Selbst wenn man dies anders sehen wollte, so wäre das Anerkenntnis unter Verwahrung gegen die Kostenlast im hiesigen Verfahren zu spät und nicht mehr „sofort“. Denn dies hätte spätestens mit der Klageerwiderung erfolgen müssen, in der der Beklagte ja bereits eine Unterlassungserklärung abgegeben hatte. Es ist nicht nachvollziehbar, warum der Beklagte eine solche Unterlassungserklärung abgibt, aber die Annexansprüche unter Verweis auf die fehlende Aktivlegitimation zurückweist, da die Aktivlegitimation sowohl für die Unterlassung als auch für alle anderen Ansprüche nach Urheberrechtsverletzung notwendig ist. Wenn der Beklagte sich also bemüßigt sah, sich zu unterwerfen, hätte er auch bereits an dieser Stelle ein sofortiges Anerkenntnis erklären können.
Hinzu kommt, dass das Anerkenntnis im Nachgang auch erst nach erheblichen Zeitablauf erfolgt ist.

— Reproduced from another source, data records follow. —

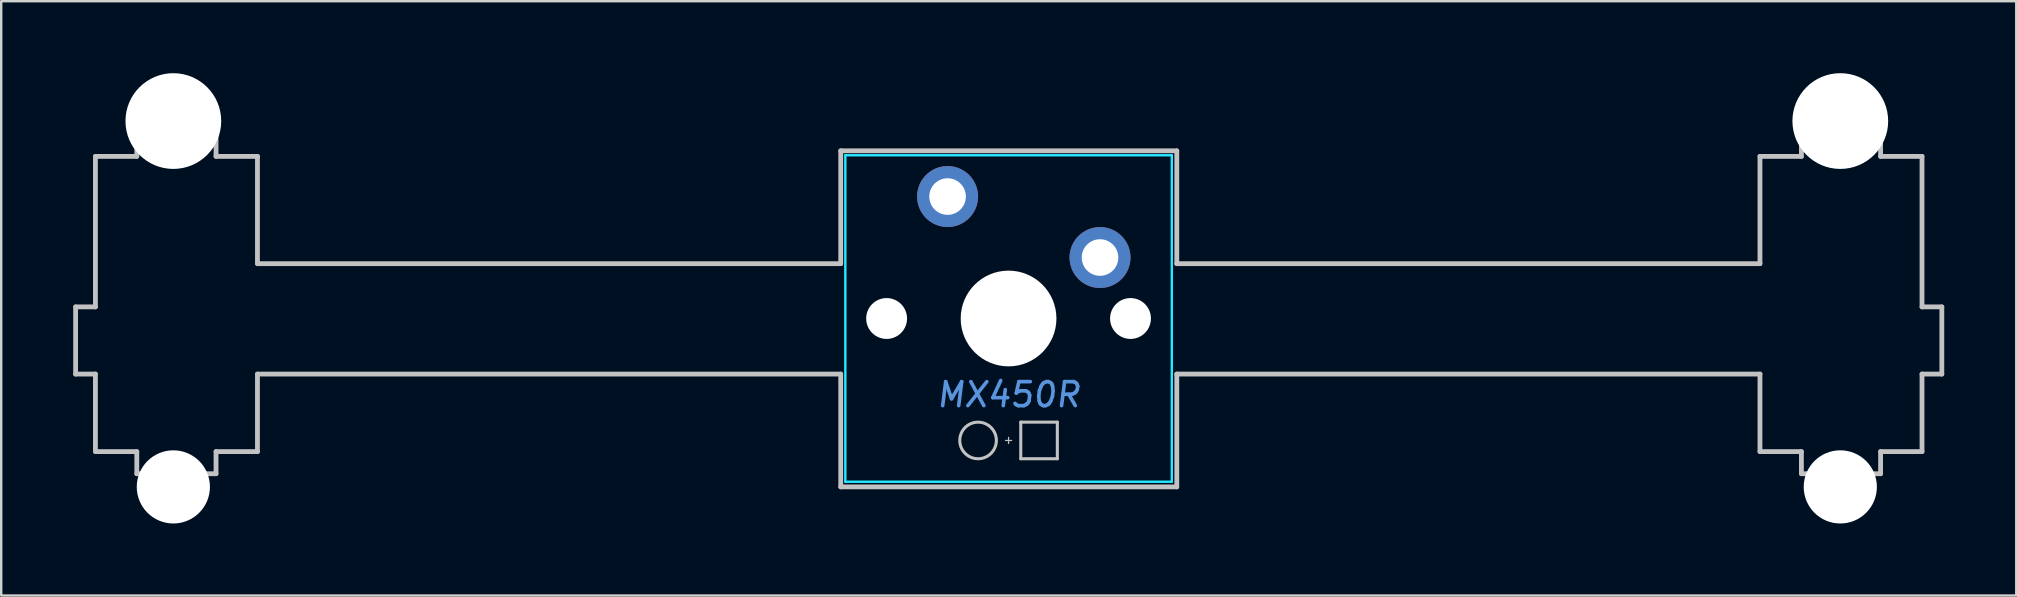
<source format=kicad_pcb>
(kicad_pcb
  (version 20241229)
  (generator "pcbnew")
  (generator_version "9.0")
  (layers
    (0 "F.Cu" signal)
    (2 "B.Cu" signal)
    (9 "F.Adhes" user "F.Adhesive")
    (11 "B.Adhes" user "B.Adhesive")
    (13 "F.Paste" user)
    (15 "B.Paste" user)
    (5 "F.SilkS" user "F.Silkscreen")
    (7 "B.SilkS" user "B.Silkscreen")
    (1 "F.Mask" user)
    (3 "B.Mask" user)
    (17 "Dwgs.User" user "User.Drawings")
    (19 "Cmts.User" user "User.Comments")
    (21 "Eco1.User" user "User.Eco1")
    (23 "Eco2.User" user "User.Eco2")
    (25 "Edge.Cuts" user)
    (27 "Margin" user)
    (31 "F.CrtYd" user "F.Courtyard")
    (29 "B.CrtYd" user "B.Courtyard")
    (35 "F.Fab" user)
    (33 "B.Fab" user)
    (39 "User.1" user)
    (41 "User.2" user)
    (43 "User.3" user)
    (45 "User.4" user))
  (footprint "MX450R"
    (layer "F.Cu")
    (at 38.964 10.218)
    (property "Reference" "MX450R" (at 0 3.175 0) (layer "Cmts.User") (effects (font (size 1 1) (thickness 0.15) (italic yes))))
    (attr through_hole)
    (fp_line (start -38.864 -0.484) (end -38.864 2.315) (stroke (width 0.2) (type solid)) (layer "Dwgs.User"))
    (fp_line (start -38.864 2.315) (end -38.039 2.315) (stroke (width 0.2) (type solid)) (layer "Dwgs.User"))
    (fp_line (start -38.039 -6.754) (end -38.039 -0.484) (stroke (width 0.2) (type solid)) (layer "Dwgs.User"))
    (fp_line (start -38.039 -0.484) (end -38.864 -0.484) (stroke (width 0.2) (type solid)) (layer "Dwgs.User"))
    (fp_line (start -38.039 2.315) (end -38.039 5.545) (stroke (width 0.2) (type solid)) (layer "Dwgs.User"))
    (fp_line (start -38.039 5.545) (end -36.315 5.545) (stroke (width 0.2) (type solid)) (layer "Dwgs.User"))
    (fp_line (start -36.315 -7.734) (end -36.315 -6.754) (stroke (width 0.2) (type solid)) (layer "Dwgs.User"))
    (fp_line (start -36.315 -6.754) (end -38.039 -6.754) (stroke (width 0.2) (type solid)) (layer "Dwgs.User"))
    (fp_line (start -36.315 5.545) (end -36.315 6.466) (stroke (width 0.2) (type solid)) (layer "Dwgs.User"))
    (fp_line (start -36.315 6.466) (end -33.015 6.466) (stroke (width 0.2) (type solid)) (layer "Dwgs.User"))
    (fp_line (start -33.015 -7.734) (end -36.315 -7.734) (stroke (width 0.2) (type solid)) (layer "Dwgs.User"))
    (fp_line (start -33.015 -6.754) (end -33.015 -7.734) (stroke (width 0.2) (type solid)) (layer "Dwgs.User"))
    (fp_line (start -33.015 5.545) (end -31.289 5.545) (stroke (width 0.2) (type solid)) (layer "Dwgs.User"))
    (fp_line (start -33.015 6.466) (end -33.015 5.545) (stroke (width 0.2) (type solid)) (layer "Dwgs.User"))
    (fp_line (start -31.289 -6.754) (end -33.015 -6.754) (stroke (width 0.2) (type solid)) (layer "Dwgs.User"))
    (fp_line (start -31.289 -2.285) (end -31.289 -6.754) (stroke (width 0.2) (type solid)) (layer "Dwgs.User"))
    (fp_line (start -31.289 2.315) (end -6.993 2.315) (stroke (width 0.2) (type solid)) (layer "Dwgs.User"))
    (fp_line (start -31.289 5.545) (end -31.289 2.315) (stroke (width 0.2) (type solid)) (layer "Dwgs.User"))
    (fp_line (start -6.993 -2.285) (end -31.289 -2.285) (stroke (width 0.2) (type solid)) (layer "Dwgs.User"))
    (fp_line (start -6.991 -6.985) (end -6.991 -2.284) (stroke (width 0.2) (type solid)) (layer "Dwgs.User"))
    (fp_line (start -6.991 2.315) (end -6.991 7.014) (stroke (width 0.2) (type solid)) (layer "Dwgs.User"))
    (fp_line (start -6.991 7.014) (end 7.008 7.014) (stroke (width 0.2) (type solid)) (layer "Dwgs.User"))
    (fp_line (start -0.127 5.08) (end 0.127 5.08) (stroke (width 0.051) (type solid)) (layer "Dwgs.User"))
    (fp_line (start 0 5.207) (end 0 4.953) (stroke (width 0.051) (type solid)) (layer "Dwgs.User"))
    (fp_line (start 0.508 4.318) (end 0.508 5.842) (stroke (width 0.127) (type solid)) (layer "Dwgs.User"))
    (fp_line (start 0.508 4.318) (end 2.032 4.318) (stroke (width 0.127) (type solid)) (layer "Dwgs.User"))
    (fp_line (start 0.508 5.842) (end 2.032 5.842) (stroke (width 0.127) (type solid)) (layer "Dwgs.User"))
    (fp_line (start 2.032 5.842) (end 2.032 4.318) (stroke (width 0.127) (type solid)) (layer "Dwgs.User"))
    (fp_line (start 7.006 2.315) (end 31.302 2.315) (stroke (width 0.2) (type solid)) (layer "Dwgs.User"))
    (fp_line (start 7.008 -6.985) (end -6.991 -6.985) (stroke (width 0.2) (type solid)) (layer "Dwgs.User"))
    (fp_line (start 7.008 -2.284) (end 7.008 -6.985) (stroke (width 0.2) (type solid)) (layer "Dwgs.User"))
    (fp_line (start 7.008 7.014) (end 7.008 2.315) (stroke (width 0.2) (type solid)) (layer "Dwgs.User"))
    (fp_line (start 31.302 -6.754) (end 31.302 -2.285) (stroke (width 0.2) (type solid)) (layer "Dwgs.User"))
    (fp_line (start 31.302 -2.285) (end 7.006 -2.285) (stroke (width 0.2) (type solid)) (layer "Dwgs.User"))
    (fp_line (start 31.302 2.315) (end 31.302 5.545) (stroke (width 0.2) (type solid)) (layer "Dwgs.User"))
    (fp_line (start 31.302 5.545) (end 33.028 5.545) (stroke (width 0.2) (type solid)) (layer "Dwgs.User"))
    (fp_line (start 33.028 -7.734) (end 33.028 -6.754) (stroke (width 0.2) (type solid)) (layer "Dwgs.User"))
    (fp_line (start 33.028 -6.754) (end 31.302 -6.754) (stroke (width 0.2) (type solid)) (layer "Dwgs.User"))
    (fp_line (start 33.028 5.545) (end 33.028 6.466) (stroke (width 0.2) (type solid)) (layer "Dwgs.User"))
    (fp_line (start 33.028 6.466) (end 36.327 6.466) (stroke (width 0.2) (type solid)) (layer "Dwgs.User"))
    (fp_line (start 36.327 -7.734) (end 33.028 -7.734) (stroke (width 0.2) (type solid)) (layer "Dwgs.User"))
    (fp_line (start 36.327 -6.754) (end 36.327 -7.734) (stroke (width 0.2) (type solid)) (layer "Dwgs.User"))
    (fp_line (start 36.327 5.545) (end 38.052 5.545) (stroke (width 0.2) (type solid)) (layer "Dwgs.User"))
    (fp_line (start 36.327 6.466) (end 36.327 5.545) (stroke (width 0.2) (type solid)) (layer "Dwgs.User"))
    (fp_line (start 38.052 -6.754) (end 36.327 -6.754) (stroke (width 0.2) (type solid)) (layer "Dwgs.User"))
    (fp_line (start 38.052 -0.484) (end 38.052 -6.754) (stroke (width 0.2) (type solid)) (layer "Dwgs.User"))
    (fp_line (start 38.052 2.315) (end 38.878 2.315) (stroke (width 0.2) (type solid)) (layer "Dwgs.User"))
    (fp_line (start 38.052 5.545) (end 38.052 2.315) (stroke (width 0.2) (type solid)) (layer "Dwgs.User"))
    (fp_line (start 38.878 -0.484) (end 38.052 -0.484) (stroke (width 0.2) (type solid)) (layer "Dwgs.User"))
    (fp_line (start 38.878 2.315) (end 38.878 -0.484) (stroke (width 0.2) (type solid)) (layer "Dwgs.User"))
    (fp_circle (center -1.27 5.08) (end -0.508 5.08) (stroke (width 0.127) (type solid)) (fill no) (layer "Dwgs.User"))
    (fp_line (start -6.8 -6.8) (end -6.8 6.8) (stroke (width 0.1) (type solid)) (layer "B.CrtYd"))
    (fp_line (start -6.8 -6.8) (end 6.8 -6.8) (stroke (width 0.1) (type solid)) (layer "B.CrtYd"))
    (fp_line (start -6.8 6.8) (end 6.8 6.8) (stroke (width 0.1) (type solid)) (layer "B.CrtYd"))
    (fp_line (start 6.8 6.8) (end 6.8 -6.8) (stroke (width 0.1) (type solid)) (layer "B.CrtYd"))
    (pad "" np_thru_hole circle (at -34.793 -8.225) (size 3.988 3.988) (drill 3.988) (layers "*.Cu" "*.Mask"))
    (pad "" np_thru_hole circle (at -34.793 7.015) (size 3.048 3.048) (drill 3.048) (layers "*.Cu" "*.Mask"))
    (pad "" np_thru_hole circle (at -5.08 0) (size 1.702 1.702) (drill 1.702) (layers "*.Cu" "*.Mask"))
    (pad "" connect circle (at -2.54 -5.08) (size 1.524 1.524) (layers "B.Mask"))
    (pad "" np_thru_hole circle (at 0 0) (size 3.988 3.988) (drill 3.988) (layers "*.Cu" "*.Mask"))
    (pad "" connect circle (at 3.81 -2.54) (size 1.524 1.524) (layers "B.Mask"))
    (pad "" np_thru_hole circle (at 5.08 0) (size 1.702 1.702) (drill 1.702) (layers "*.Cu" "*.Mask"))
    (pad "" np_thru_hole circle (at 34.648 -8.225) (size 3.988 3.988) (drill 3.988) (layers "*.Cu" "*.Mask"))
    (pad "" np_thru_hole circle (at 34.648 7.015) (size 3.048 3.048) (drill 3.048) (layers "*.Cu" "*.Mask"))
    (pad "1" thru_hole circle (at -2.54 -5.08) (size 2.54 2.54) (drill 1.524) (layers "*.Cu" "F.Mask"))
    (pad "2" thru_hole circle (at 3.81 -2.54) (size 2.54 2.54) (drill 1.524) (layers "*.Cu" "F.Mask")))
  (gr_rect
    (start -3 -3)
    (end 80.942 21.758)
    (stroke (width 0.1) (type default))
    (fill no)
    (layer "Edge.Cuts")))
</source>
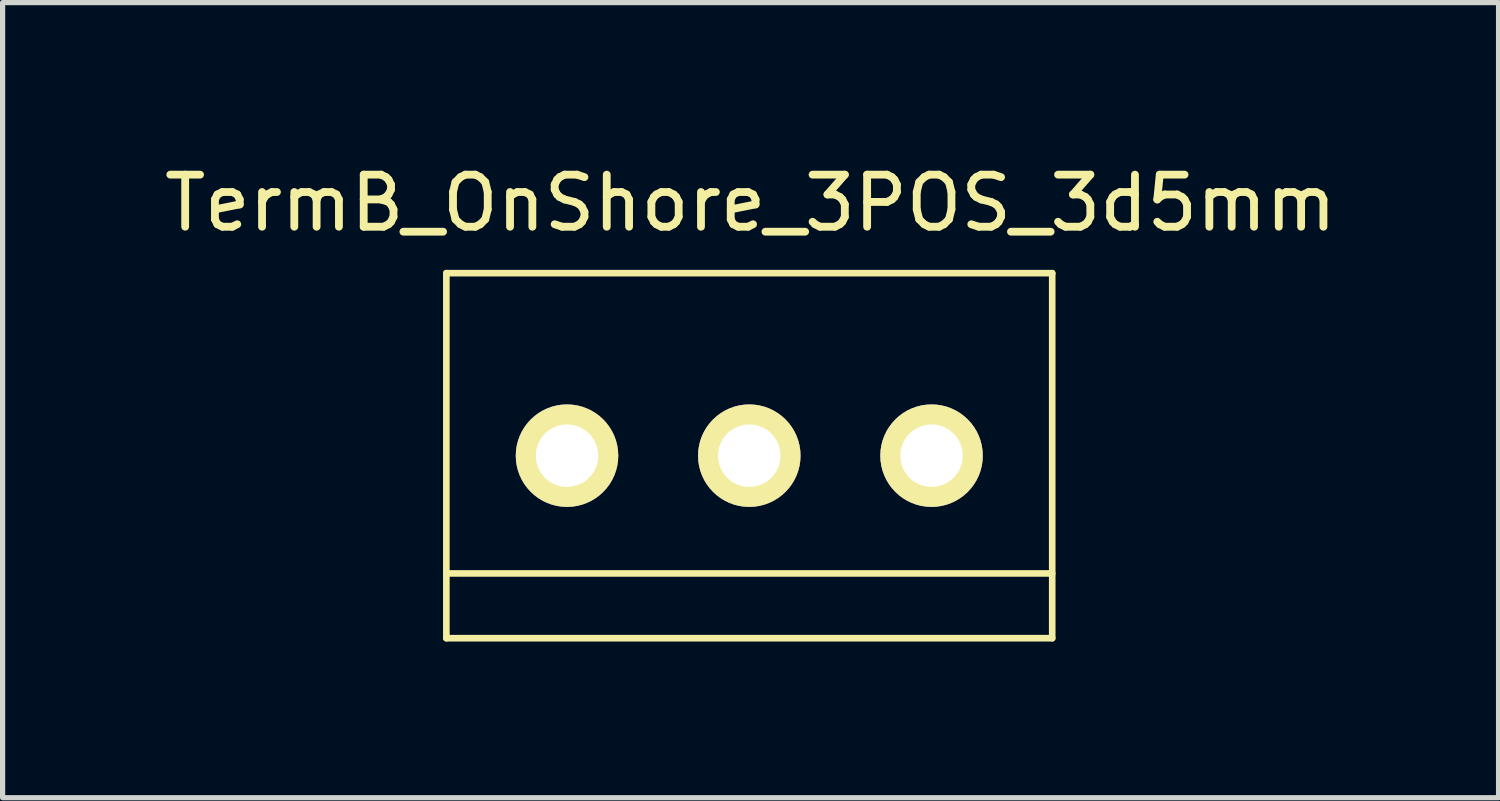
<source format=kicad_pcb>
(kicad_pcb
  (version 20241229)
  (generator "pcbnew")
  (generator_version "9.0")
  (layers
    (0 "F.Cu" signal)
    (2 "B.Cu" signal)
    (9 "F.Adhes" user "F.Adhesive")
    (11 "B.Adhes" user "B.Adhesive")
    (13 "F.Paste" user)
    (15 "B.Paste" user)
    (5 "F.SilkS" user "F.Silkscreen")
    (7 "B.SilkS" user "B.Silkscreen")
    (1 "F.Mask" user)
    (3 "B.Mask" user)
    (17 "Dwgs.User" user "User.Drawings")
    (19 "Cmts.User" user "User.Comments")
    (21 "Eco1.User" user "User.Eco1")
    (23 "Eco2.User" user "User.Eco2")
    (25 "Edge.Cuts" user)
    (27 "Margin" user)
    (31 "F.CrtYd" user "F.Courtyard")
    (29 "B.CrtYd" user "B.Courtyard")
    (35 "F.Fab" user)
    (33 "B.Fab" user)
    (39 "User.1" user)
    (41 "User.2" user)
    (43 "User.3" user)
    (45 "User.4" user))
  (footprint "TermB_OnShore_3POS_3d5mm"
    (layer "F.Cu")
    (at 11.338 5.7)
    (property "Reference" "TermB_OnShore_3POS_3d5mm" (at 0.025 -4.851 0) (layer "F.SilkS") (effects (font (size 1 1) (thickness 0.15))))
    (attr through_hole)
    (fp_line (start -5.817 -3.505) (end 5.817 -3.505) (stroke (width 0.127) (type solid)) (layer "F.SilkS"))
    (fp_line (start -5.817 2.261) (end 5.817 2.261) (stroke (width 0.127) (type solid)) (layer "F.SilkS"))
    (fp_line (start -5.817 3.505) (end -5.817 -3.505) (stroke (width 0.127) (type solid)) (layer "F.SilkS"))
    (fp_line (start 5.817 -3.505) (end 5.817 3.505) (stroke (width 0.127) (type solid)) (layer "F.SilkS"))
    (fp_line (start 5.817 3.505) (end -5.817 3.505) (stroke (width 0.127) (type solid)) (layer "F.SilkS"))
    (pad "1" thru_hole circle (at 3.5 0) (size 1.968 1.968) (drill 1.199) (layers "*.Cu" "*.Mask" "F.SilkS"))
    (pad "2" thru_hole circle (at 0 0) (size 1.968 1.968) (drill 1.199) (layers "*.Cu" "*.Mask" "F.SilkS"))
    (pad "3" thru_hole circle (at -3.5 0) (size 1.968 1.968) (drill 1.199) (layers "*.Cu" "*.Mask" "F.SilkS")))
  (gr_rect
    (start -3 -3)
    (end 25.726 12.268)
    (stroke (width 0.1) (type default))
    (fill no)
    (layer "Edge.Cuts")))
</source>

So hat der Kläger in seiner Replik weitere Indizien für seine Rechtsinhaberschaft vorgelegt. Hierauf hat der Beklagte erst mehr als zwei Monate später und nach mehrmaliger Kontaktierung durch das Gericht mit dem Anerkenntnis unter Verwahrung gegen die Kostenlast reagiert. Dies entspricht nicht den Anforderung an die durch das Merkmal „sofort“ geforderte zeitliche Komponente.
b) Der Beklagte trägt auch die Kosten der Teilerledigung nach § 91a ZPO. Nach der hier beiderseits erklärten Teilerledigung des Unterlassungsantrags hat die Kammer über die Kosten unter Berücksichtigung des bisherigen Sach- und Streitstandes nach billigem Ermessen zu entscheiden. Da der Unterlassungsanspruch nach §§ 97 Abs. 1, 19a, 72 UrhG bei Klageerhebung zulässig und begründet war und erst durch die Abgabe der Unterlassungserklärung in der Klageerwiderung unbegründet geworden ist, so gebietet der Sach- und Streitstand die Kostentragung des Beklagten. Ohne die Unterwerfung wäre die Beklagte insoweit im Rechtsstreit unterlegen. Dabei ist die Aktivlegitimation des Klägers mittlerweile unstreitig, wäre aber auch spätestens nach der Vorlage der weiteren Belege in der Replik zur Überzeugung der Kammer im Wege des Indizienbeweises anzunehmen. Die übrigen Voraussetzungen des Unterlassungsanspruchs lagen auch ohne weitere Streitigkeit zwischen den Parteien vor. Es sind auch keine Billigkeitsgründe ersichtlich, ausnahmsweise entgegen des Sach- und Streitstandes die Kosten zu verteilen. Dies gilt insbesondere angesichts der oben bereits ausführlich dargelegten vorgerichtlichen Korrespondenz, die den Beklagten bereits in die Lage versetzt hat, den Rechtsstreit bereits vorgerichtlichen zu erledigen.
III. Der Ausspruch zur vorläufigen Vollstreckbarkeit folgt aus § 708 Nr. 1, 709 S. 2 ZPO.
IV. Der Streitwert wird auf 23.400,00 EUR festgesetzt.